(Data in this exercise begins)

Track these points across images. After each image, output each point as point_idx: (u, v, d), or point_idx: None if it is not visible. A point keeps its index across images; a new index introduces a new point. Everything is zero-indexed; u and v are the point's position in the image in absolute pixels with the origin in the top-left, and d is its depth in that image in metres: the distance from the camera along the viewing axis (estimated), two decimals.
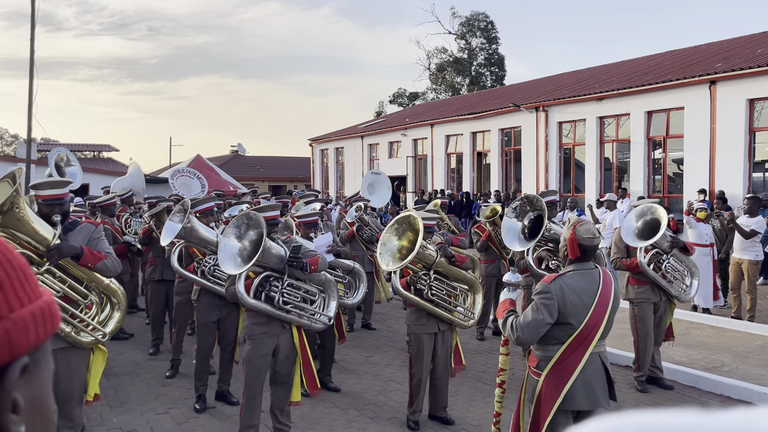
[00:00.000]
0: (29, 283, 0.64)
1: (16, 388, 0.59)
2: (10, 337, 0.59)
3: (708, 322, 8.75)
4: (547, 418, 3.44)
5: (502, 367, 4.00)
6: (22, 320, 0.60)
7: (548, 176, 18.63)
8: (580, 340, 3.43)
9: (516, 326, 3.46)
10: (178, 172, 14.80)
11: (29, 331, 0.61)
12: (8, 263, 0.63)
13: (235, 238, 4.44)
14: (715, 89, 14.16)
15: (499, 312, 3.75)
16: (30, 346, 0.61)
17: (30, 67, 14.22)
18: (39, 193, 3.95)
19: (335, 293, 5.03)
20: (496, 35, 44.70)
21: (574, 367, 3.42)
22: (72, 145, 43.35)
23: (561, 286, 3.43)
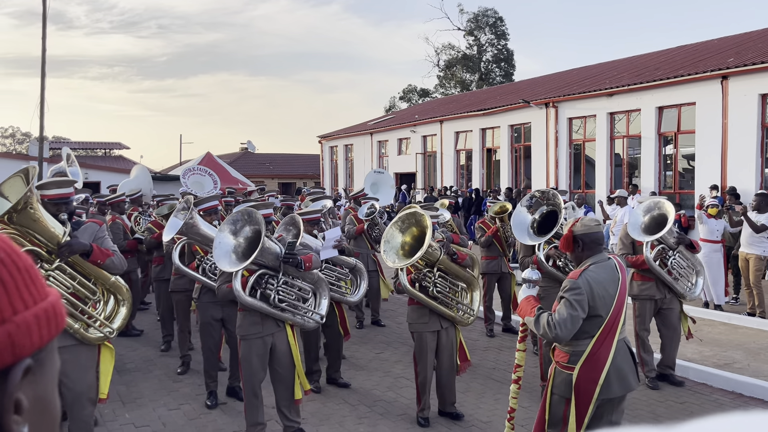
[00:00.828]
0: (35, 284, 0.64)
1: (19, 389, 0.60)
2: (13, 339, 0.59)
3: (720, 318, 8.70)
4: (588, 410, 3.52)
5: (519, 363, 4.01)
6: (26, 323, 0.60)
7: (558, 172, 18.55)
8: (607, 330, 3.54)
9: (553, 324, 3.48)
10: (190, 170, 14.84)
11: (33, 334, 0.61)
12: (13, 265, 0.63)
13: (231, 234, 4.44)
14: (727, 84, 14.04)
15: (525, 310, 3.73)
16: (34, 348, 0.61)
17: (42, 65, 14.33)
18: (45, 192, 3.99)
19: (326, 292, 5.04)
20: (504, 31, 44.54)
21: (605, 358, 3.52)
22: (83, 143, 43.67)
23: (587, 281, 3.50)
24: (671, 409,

(Data in this exercise ends)
(Data in this exercise begins)

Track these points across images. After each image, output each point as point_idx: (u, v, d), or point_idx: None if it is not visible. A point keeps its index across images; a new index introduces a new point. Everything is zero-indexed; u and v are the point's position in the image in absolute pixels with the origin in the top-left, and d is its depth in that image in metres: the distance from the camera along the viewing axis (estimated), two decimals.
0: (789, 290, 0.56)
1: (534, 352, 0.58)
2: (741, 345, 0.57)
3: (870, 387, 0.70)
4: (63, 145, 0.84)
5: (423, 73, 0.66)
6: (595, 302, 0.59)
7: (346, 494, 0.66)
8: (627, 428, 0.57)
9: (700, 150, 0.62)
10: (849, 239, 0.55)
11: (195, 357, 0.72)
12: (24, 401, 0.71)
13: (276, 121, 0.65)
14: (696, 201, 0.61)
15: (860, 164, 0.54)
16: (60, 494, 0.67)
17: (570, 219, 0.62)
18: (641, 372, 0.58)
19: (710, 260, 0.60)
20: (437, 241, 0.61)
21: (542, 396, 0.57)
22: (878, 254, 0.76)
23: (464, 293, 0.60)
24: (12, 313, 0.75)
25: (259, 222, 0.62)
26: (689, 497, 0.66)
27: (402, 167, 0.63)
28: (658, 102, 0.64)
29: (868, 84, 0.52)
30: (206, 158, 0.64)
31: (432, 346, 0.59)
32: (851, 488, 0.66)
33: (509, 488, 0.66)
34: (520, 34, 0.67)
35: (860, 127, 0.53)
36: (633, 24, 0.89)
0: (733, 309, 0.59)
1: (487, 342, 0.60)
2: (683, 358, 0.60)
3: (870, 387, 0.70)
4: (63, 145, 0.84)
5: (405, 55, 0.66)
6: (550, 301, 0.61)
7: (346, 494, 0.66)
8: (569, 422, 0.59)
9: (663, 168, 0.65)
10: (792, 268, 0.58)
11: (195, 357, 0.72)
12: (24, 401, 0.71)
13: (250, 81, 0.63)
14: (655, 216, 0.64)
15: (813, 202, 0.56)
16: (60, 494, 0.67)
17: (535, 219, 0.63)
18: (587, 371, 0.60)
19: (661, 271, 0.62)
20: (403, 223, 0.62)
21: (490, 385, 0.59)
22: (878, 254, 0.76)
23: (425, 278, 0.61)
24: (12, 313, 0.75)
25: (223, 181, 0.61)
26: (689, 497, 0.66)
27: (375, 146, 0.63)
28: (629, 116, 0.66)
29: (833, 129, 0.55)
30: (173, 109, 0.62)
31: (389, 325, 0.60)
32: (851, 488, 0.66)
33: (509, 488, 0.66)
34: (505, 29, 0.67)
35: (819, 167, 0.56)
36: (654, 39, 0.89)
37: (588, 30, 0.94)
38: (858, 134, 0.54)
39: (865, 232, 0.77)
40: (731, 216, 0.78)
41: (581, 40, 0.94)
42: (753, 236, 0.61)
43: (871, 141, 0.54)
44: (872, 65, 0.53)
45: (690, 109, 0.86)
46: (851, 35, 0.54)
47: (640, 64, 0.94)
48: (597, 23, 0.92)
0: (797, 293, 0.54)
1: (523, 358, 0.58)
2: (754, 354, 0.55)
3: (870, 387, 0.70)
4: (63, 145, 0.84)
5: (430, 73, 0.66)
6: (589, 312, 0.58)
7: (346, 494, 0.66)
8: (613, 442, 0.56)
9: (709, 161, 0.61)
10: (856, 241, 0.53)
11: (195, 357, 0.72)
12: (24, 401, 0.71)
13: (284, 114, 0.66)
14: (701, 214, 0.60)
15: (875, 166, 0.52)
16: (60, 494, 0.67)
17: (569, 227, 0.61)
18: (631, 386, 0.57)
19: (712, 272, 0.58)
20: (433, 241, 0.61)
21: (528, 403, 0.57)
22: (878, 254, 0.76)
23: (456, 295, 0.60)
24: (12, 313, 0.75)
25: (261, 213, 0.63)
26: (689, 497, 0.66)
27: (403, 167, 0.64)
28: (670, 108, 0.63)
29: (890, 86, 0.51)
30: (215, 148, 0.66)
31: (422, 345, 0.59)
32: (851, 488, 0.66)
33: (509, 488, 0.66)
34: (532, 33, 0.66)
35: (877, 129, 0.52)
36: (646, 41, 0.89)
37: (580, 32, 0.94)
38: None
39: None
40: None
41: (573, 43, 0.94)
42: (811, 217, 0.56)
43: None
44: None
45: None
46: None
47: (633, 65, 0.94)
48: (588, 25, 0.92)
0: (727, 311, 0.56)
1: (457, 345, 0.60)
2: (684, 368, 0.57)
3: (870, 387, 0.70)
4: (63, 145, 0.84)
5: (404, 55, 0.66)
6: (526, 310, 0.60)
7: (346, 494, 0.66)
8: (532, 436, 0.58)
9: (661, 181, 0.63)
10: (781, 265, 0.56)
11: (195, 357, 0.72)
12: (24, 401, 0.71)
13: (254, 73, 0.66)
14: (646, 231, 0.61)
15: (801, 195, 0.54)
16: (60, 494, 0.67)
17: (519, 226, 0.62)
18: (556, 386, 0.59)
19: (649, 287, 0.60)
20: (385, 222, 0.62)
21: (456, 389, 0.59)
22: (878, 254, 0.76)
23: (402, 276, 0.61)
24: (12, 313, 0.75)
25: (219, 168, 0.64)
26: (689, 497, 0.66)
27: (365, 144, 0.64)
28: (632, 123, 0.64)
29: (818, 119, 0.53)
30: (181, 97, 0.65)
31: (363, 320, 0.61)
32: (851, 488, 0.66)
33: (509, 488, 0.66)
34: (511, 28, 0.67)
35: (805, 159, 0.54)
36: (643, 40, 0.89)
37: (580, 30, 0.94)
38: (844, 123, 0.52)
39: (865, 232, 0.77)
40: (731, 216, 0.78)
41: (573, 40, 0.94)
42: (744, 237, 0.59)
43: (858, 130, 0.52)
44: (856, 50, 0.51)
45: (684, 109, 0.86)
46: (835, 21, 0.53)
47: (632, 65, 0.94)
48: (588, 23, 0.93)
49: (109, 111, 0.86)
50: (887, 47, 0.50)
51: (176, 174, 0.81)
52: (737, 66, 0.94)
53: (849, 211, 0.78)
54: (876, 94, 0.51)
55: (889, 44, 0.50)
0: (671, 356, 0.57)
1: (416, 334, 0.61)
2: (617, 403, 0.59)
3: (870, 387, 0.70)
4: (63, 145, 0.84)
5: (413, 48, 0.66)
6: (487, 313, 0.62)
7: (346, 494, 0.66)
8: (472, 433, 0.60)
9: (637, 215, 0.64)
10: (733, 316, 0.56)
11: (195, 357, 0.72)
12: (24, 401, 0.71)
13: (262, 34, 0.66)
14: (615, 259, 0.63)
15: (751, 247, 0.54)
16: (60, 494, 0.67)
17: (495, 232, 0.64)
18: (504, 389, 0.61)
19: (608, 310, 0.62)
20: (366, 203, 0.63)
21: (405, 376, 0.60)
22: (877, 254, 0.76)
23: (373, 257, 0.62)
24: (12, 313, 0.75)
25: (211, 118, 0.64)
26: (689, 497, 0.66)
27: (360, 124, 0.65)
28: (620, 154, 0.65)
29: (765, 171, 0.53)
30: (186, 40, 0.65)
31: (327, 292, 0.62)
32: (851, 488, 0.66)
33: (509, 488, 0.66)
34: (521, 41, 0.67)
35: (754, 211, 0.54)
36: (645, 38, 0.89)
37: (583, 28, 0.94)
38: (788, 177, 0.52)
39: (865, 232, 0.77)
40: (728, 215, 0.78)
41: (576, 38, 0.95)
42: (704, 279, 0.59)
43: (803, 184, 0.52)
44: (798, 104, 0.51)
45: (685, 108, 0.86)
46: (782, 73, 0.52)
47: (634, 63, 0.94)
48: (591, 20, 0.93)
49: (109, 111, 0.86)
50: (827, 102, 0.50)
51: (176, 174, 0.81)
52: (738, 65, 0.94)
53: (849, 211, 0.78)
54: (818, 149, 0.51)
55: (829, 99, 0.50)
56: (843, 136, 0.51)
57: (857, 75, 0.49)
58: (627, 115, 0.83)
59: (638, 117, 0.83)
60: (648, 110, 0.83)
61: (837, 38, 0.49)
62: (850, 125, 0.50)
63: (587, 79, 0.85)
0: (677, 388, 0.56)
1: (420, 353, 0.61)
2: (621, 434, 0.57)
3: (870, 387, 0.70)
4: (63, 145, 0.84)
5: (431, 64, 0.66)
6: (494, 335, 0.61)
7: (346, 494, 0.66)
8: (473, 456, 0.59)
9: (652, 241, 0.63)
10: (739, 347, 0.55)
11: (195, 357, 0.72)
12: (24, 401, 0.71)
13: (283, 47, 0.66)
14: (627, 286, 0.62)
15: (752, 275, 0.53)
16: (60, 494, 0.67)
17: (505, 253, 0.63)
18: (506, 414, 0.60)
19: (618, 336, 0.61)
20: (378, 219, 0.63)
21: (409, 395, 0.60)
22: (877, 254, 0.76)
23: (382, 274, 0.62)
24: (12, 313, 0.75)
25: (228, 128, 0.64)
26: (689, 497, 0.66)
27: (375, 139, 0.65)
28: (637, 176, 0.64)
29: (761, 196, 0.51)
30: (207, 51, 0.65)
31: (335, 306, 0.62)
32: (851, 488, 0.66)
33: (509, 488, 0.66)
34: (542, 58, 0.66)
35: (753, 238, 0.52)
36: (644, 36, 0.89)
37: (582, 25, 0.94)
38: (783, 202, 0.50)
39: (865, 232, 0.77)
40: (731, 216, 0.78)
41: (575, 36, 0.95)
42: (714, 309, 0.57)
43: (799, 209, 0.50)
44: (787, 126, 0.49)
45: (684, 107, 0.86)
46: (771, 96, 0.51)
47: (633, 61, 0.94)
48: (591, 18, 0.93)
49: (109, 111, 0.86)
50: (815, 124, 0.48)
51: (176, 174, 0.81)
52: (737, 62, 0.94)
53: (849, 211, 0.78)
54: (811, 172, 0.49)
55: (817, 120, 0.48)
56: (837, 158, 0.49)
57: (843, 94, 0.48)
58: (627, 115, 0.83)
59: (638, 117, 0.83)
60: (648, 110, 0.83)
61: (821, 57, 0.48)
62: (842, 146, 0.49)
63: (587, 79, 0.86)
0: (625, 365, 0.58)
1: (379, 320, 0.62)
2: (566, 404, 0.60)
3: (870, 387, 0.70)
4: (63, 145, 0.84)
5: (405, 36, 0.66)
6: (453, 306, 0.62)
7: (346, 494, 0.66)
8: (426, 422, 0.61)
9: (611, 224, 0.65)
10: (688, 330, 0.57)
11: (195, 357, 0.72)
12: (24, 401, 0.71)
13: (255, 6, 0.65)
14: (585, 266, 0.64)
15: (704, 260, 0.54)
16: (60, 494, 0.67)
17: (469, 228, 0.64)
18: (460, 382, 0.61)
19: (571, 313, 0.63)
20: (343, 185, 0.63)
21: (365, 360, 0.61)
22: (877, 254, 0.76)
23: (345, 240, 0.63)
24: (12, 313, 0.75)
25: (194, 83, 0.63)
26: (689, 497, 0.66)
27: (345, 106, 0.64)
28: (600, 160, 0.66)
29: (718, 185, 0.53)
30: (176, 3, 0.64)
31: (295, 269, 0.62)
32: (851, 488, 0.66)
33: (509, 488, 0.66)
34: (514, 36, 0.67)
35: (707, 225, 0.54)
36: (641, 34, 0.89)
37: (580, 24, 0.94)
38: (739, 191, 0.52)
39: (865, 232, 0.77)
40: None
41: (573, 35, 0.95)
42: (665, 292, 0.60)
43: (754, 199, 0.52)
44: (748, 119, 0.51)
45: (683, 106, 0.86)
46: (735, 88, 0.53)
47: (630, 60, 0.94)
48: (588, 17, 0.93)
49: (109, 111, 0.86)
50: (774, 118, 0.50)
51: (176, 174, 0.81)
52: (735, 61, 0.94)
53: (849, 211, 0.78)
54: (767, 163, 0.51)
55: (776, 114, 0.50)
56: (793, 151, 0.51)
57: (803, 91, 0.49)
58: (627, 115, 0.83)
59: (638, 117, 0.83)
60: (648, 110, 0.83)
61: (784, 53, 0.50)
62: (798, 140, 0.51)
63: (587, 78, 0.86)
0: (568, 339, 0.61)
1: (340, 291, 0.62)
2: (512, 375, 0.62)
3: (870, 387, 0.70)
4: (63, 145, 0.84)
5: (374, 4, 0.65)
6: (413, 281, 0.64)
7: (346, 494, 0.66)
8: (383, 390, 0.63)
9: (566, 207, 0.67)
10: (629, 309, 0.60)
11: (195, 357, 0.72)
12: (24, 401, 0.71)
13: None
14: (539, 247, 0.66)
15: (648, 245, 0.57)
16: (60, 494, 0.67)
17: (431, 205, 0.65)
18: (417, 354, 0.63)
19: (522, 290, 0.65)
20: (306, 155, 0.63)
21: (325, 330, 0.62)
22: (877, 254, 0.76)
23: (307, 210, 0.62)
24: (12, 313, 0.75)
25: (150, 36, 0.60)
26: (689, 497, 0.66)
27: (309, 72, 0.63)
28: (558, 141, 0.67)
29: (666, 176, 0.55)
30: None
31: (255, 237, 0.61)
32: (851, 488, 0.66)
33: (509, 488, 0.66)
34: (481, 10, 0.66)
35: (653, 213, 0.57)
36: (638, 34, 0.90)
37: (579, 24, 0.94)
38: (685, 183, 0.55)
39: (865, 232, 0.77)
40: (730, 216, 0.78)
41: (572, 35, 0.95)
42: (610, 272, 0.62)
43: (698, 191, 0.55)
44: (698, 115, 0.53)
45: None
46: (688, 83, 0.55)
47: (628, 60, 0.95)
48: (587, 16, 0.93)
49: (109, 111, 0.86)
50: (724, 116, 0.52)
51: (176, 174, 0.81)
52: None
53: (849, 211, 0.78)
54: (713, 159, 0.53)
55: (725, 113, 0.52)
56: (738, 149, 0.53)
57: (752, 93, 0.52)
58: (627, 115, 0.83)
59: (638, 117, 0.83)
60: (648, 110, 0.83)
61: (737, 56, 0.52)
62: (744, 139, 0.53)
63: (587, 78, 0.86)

(Data in this exercise ends)

-- Problem --
The lines above from the one with "18: (641, 372, 0.58)" through the one with "35: (860, 127, 0.53)" are to be duplicated exactly, ends included, with nothing added.

-- Your response --
18: (641, 372, 0.58)
19: (710, 260, 0.60)
20: (437, 241, 0.61)
21: (542, 396, 0.57)
22: (878, 254, 0.76)
23: (464, 293, 0.60)
24: (12, 313, 0.75)
25: (259, 222, 0.62)
26: (689, 497, 0.66)
27: (402, 167, 0.63)
28: (658, 102, 0.64)
29: (868, 84, 0.52)
30: (206, 158, 0.64)
31: (432, 346, 0.59)
32: (851, 488, 0.66)
33: (509, 488, 0.66)
34: (520, 34, 0.67)
35: (860, 127, 0.53)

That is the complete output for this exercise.